The first quarter GDP report shows that the supply-side of the economy is hurting from anti-growth policies
"You could hear the relief on Wall Street as economic data released Thursday suggested the U.S. isn’t slipping into recession—yet. Inspect the quarterly gross-domestic-product numbers more closely, however, and the U.S. remains in the woods rather than out of them.
Inflation-adjusted growth of 1.1% on an annual basis was lower than many economists predicted. Investors’ optimism as measured by relief in the stock market arises in part because falling inventories contributed an outsize share to the decline in growth from 2.6% in the previous quarter. If consumption remains as robust as it was in this quarter—growing 3.7% from the previous quarter—businesses may have to boost production this year to keep up.
Yet inventories weren’t the only weak spot, and far more troubling is the slowdown in private investment. Gross private domestic investment fell 12.5% in the quarter, driven by declines in business equipment (down 7.3%) and residential housing (down 4.2%). This tells a worrying story about economic policy. A characteristic of the post-pandemic recovery has been that business investment often hasn’t kept pace with robust consumer demand, and now it looks like investment might fall behind again.
This runs counter to the theory Keynesians used to sell their pandemic-era spending blowouts—that stoking demand would stimulate more supply. It hasn’t. The Biden Administration and its economic muses first blamed “supply-chain disruptions” and then the war in Ukraine for this supply-side dysfunction.
The next scapegoat will be March’s bank panic, which at least is more plausible than the previous excuses.
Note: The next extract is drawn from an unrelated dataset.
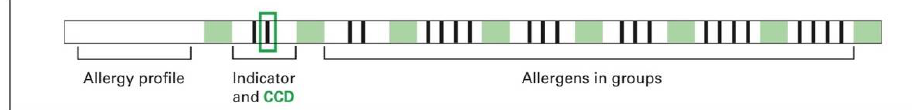
Figure 2. T he principal structure of the membrane strip with allergen Euroimmun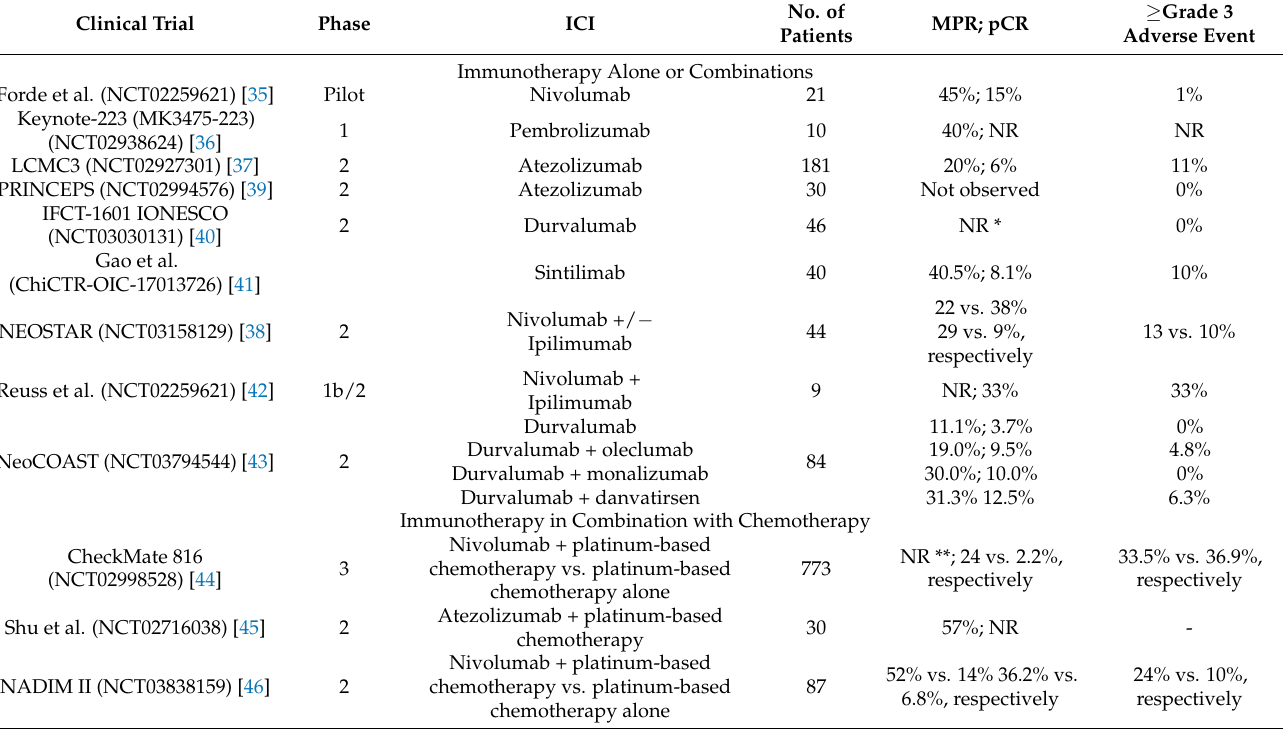
Table 1. Most-relevant Published Clinical Trials of Neoadjuvant ICIs +/ − Chemotherapy in Re- sectable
As deposits have shifted out of regional banks into too-big-to-fail institutions and money-market funds, smaller businesses especially may start experiencing difficulty tapping credit from their local banks.
All the more reason, then, for the Administration and Congress to focus on supporting productive business investment—which they’ve failed to do. Democrats say the Inflation Reduction Act will stimulate a new investment bonanza. But that will only be for a narrow cohort of favored green businesses. Everyone else will pay higher taxes and much higher energy prices while facing tighter regulation on environmental and many other grounds—on top of higher interest rates. The wonder is that business investment hasn’t fallen further.
One quarter’s GDP data rarely say anything definitive, but this quarter’s report brings into focus the policy battle to come. Absent supply-side tax and regulatory relief from elected politicians, pressure will mount on Federal Reserve Chairman Jerome Powell to surrender to inflation and cut interest rates.
What a mistake that would be. Inflation poses the biggest threat to consumer demand, which has been keeping the U.S. out of recession. The country awaits a new voice making the case for a politics of economic growth, rather than income redistribution."